Producers Releasing Corporation was one of the less prestigious of the Hollywood film studios. It was considered a prime example of what was called "Poverty Row", a term originally applied to a stretch of Gower Street in Hollywood known for being the headquarters of a plethora of low-budget production companies, mainly because the rents were cheap. Many of these companies would make only a few low-budget "B" pictures, then disappear; others, like PRC and Monogram, lasted for a longer period of time and some even had their own studio facilities (though most only rented studio space on larger studios' lots). PRC lasted from 1939-47, churning out low-budget B-movies for the lower half of a double bill or the upper half of a neighborhood cinema showing second-run films. The company was substantial enough to not only produce but distribute its own product and some imports from the UK, and operated its own studio facility, first at 1440 N. Gower St. (on the lot that eventually became Columbia Pictures) from 1936–43, then the complex used by the defunct Grand National Pictures from 1943-46, located at 7324 Santa Monica Blvd. This address is now an apartment complex.
A notable film for the studio was Baby Face Morgan, a tongue-in-cheek gangster epic with Mary Carlisle, Robert Armstrong and Richard Cromwell, directed by German emigre Arthur Dreifuss. According to B Movies by Don Miller, "Most of the remainder of the 1942 PRC product dealt with gangsters, crime or whodunit puzzles, reliable standbys of the indie companies catering to action and grind theater houses. Baby Face Morgan played it for laughs, with Cromwell as a rube posing as a tough racketeer. Armstrong, [co-star] Chick Chandler and Carlisle lent strong support, and while it never scaled any heights it was a passable spoof of the genre.
PRC was purchased by Pathe Industries, though the only noticeable change was of the name of the company's production arm to PRC Pictures Inc. The company otherwise continued to flourish within its own element until after World War II, with two series΄the Michael Shayne detective series with Hugh Beaumont (six entries) and Eddie Dean with a series of singing cowboy westerns in Cinecolor, the first western series to be filmed in color.

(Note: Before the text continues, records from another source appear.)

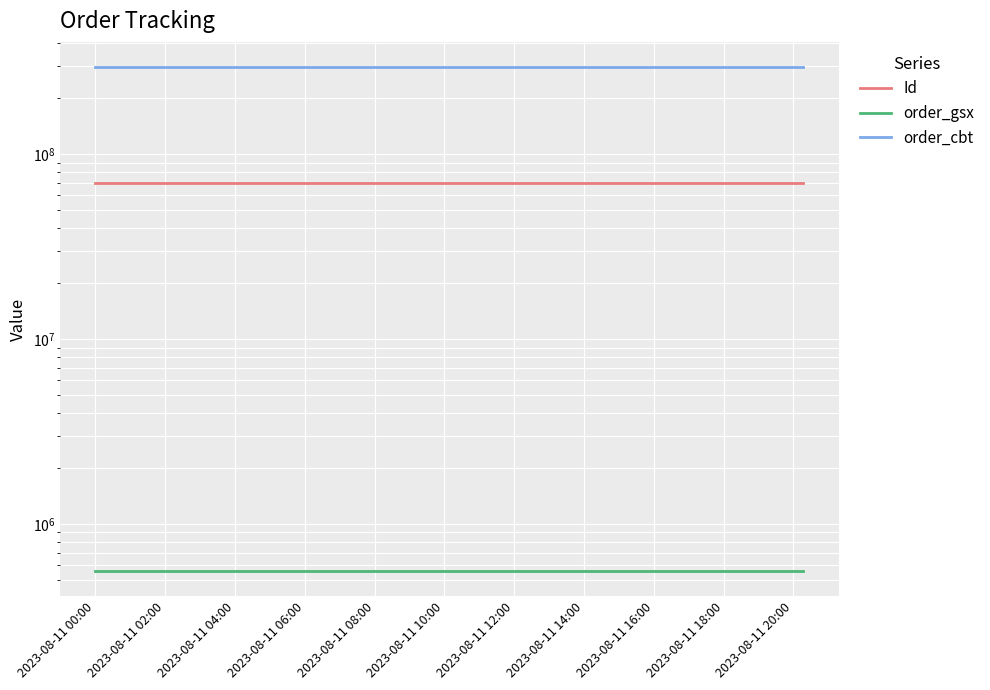

At which label does order_gsx reach its peak?

2023-08-11 00:00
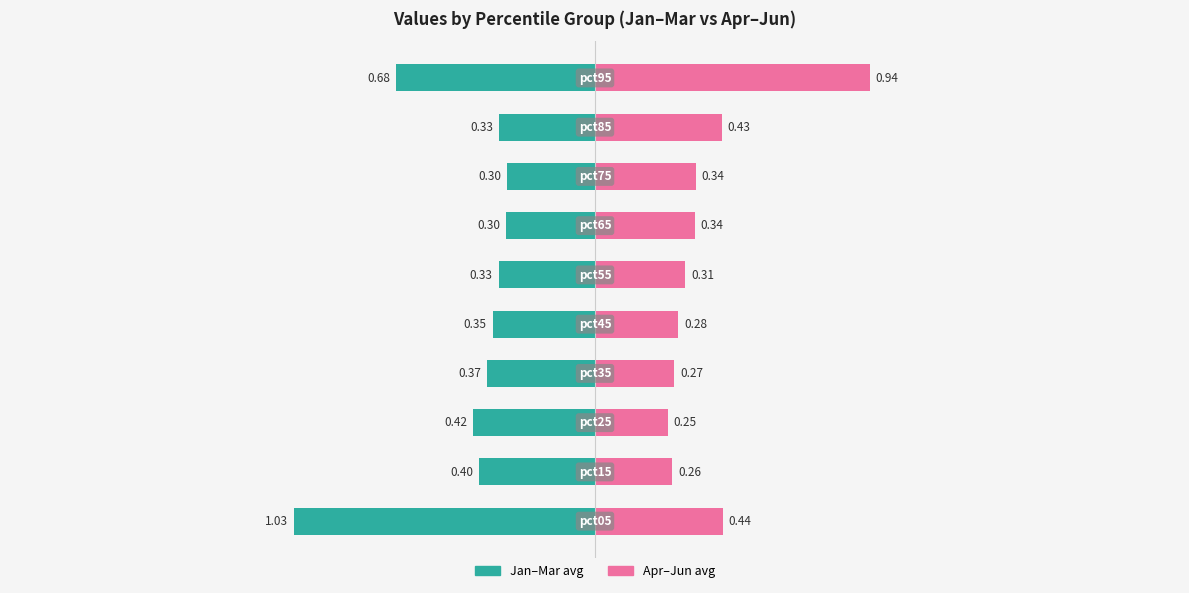

Does the chart contain any negative values?

No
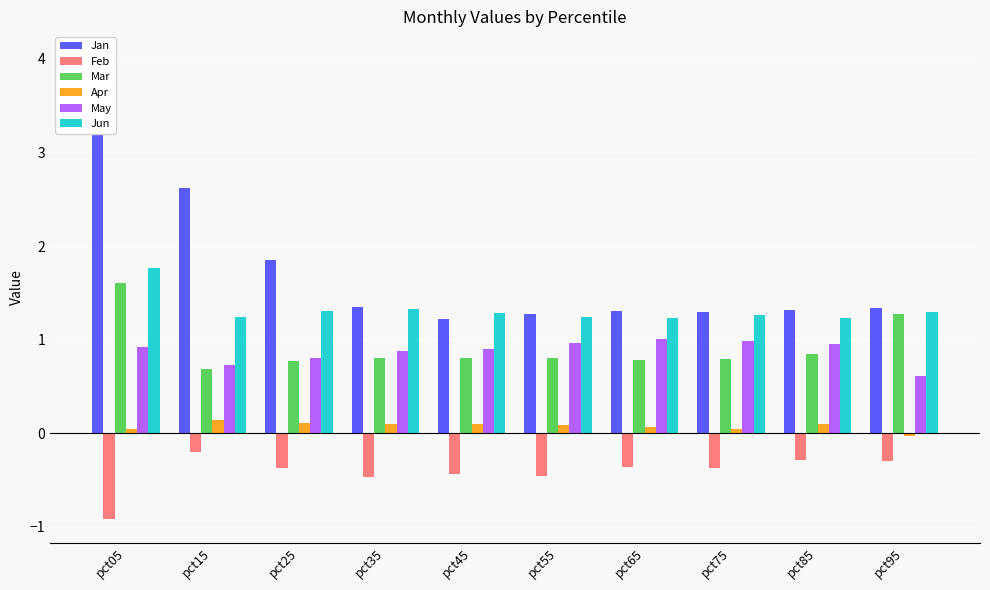

Between pct75 and pct85, which is larger?

pct85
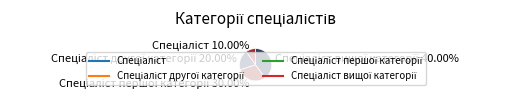

How many slices are in this pie chart?

4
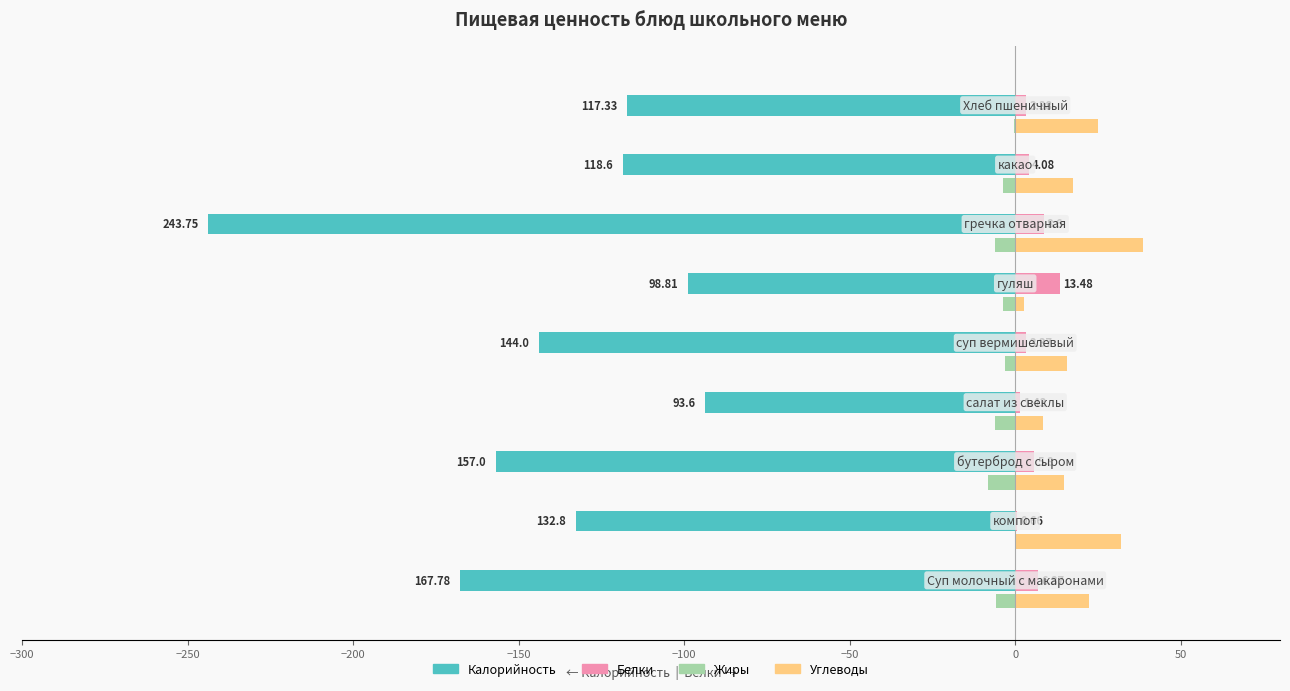

What is the sum of all Жиры values?

-36.9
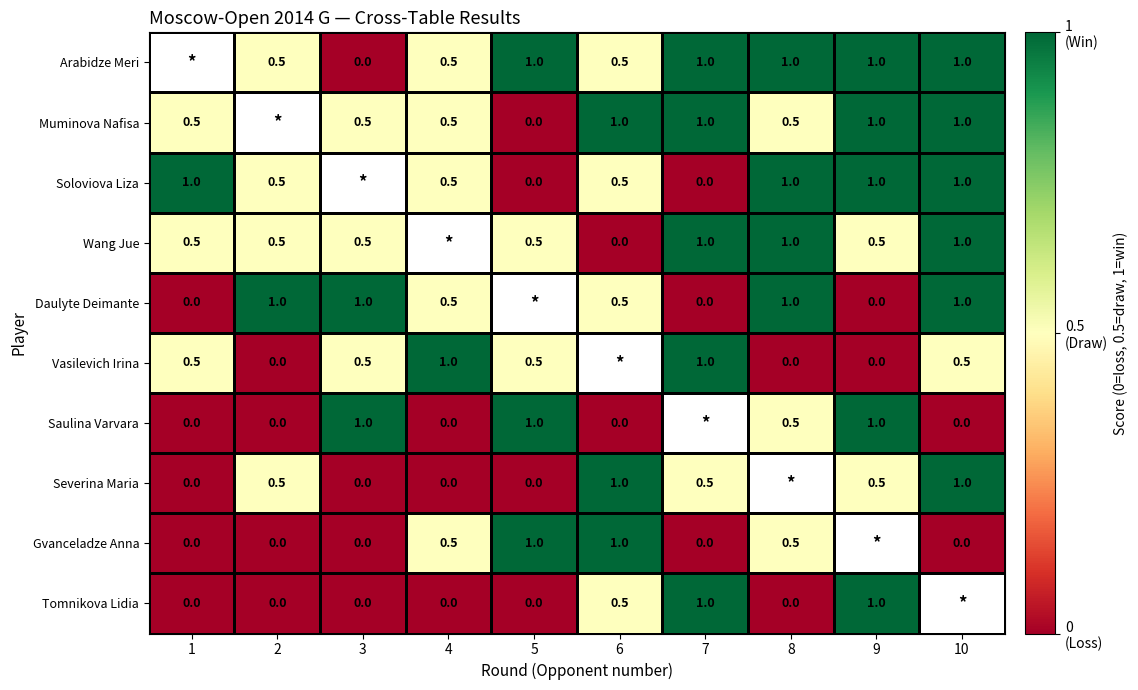

Is it true that Arabidze Meri equals 1.0 at 5?

True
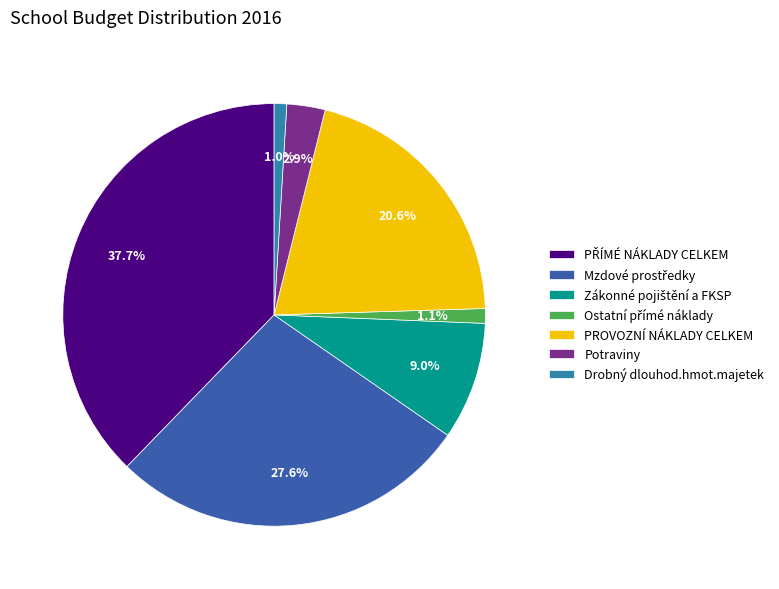

Is Potraviny the majority of the pie?

No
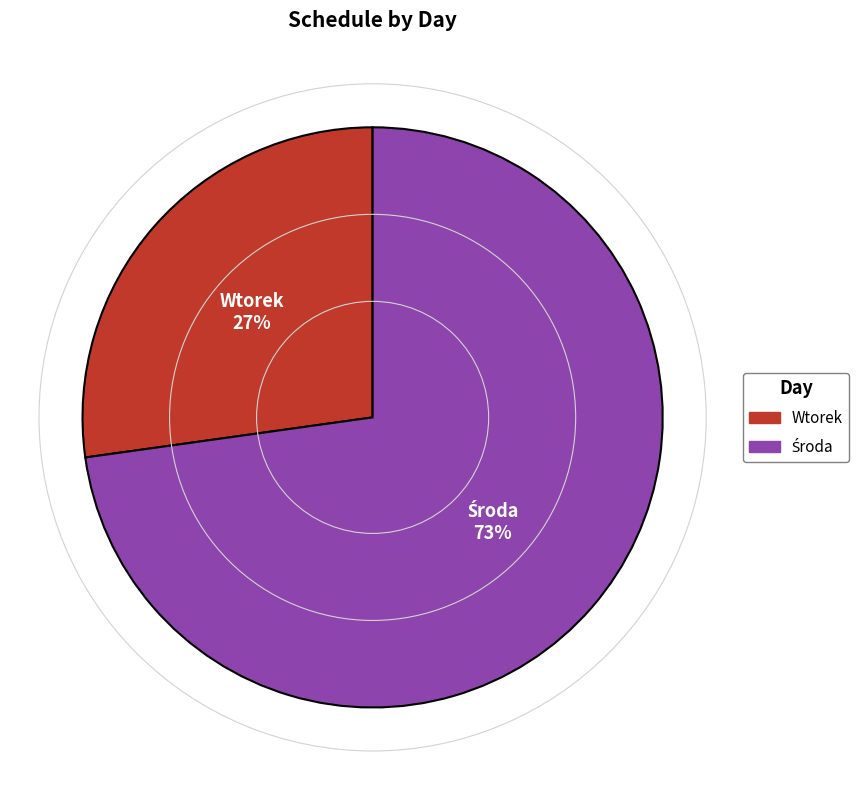

Does any single category account for the majority?

Yes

The distribution arm of the company was disbanded with the formation of Eagle-Lion Films Inc. in 1946; the production arm (and with it the entire company) followed suit shortly thereafter in 1947. PRC's final production was James Flood's The Big Fix (1947).
Madison Pictures Inc. released PRC's product for both television showing and cinema re-releases until 1955. Madison was formed in late December 1945 and, headed by Armand Schenck, a former supervisor of PRC's branch operations and previously an executive with Commonwealth Film Corporation and later Pathe Laboratories, a subsidiary of Pathe Industries. Madison was bought by United Artists.
As early as 1950 the American CBS Television network was screening PRC films on television. Many PRC films are now in the public domain and appear on budget DVDs.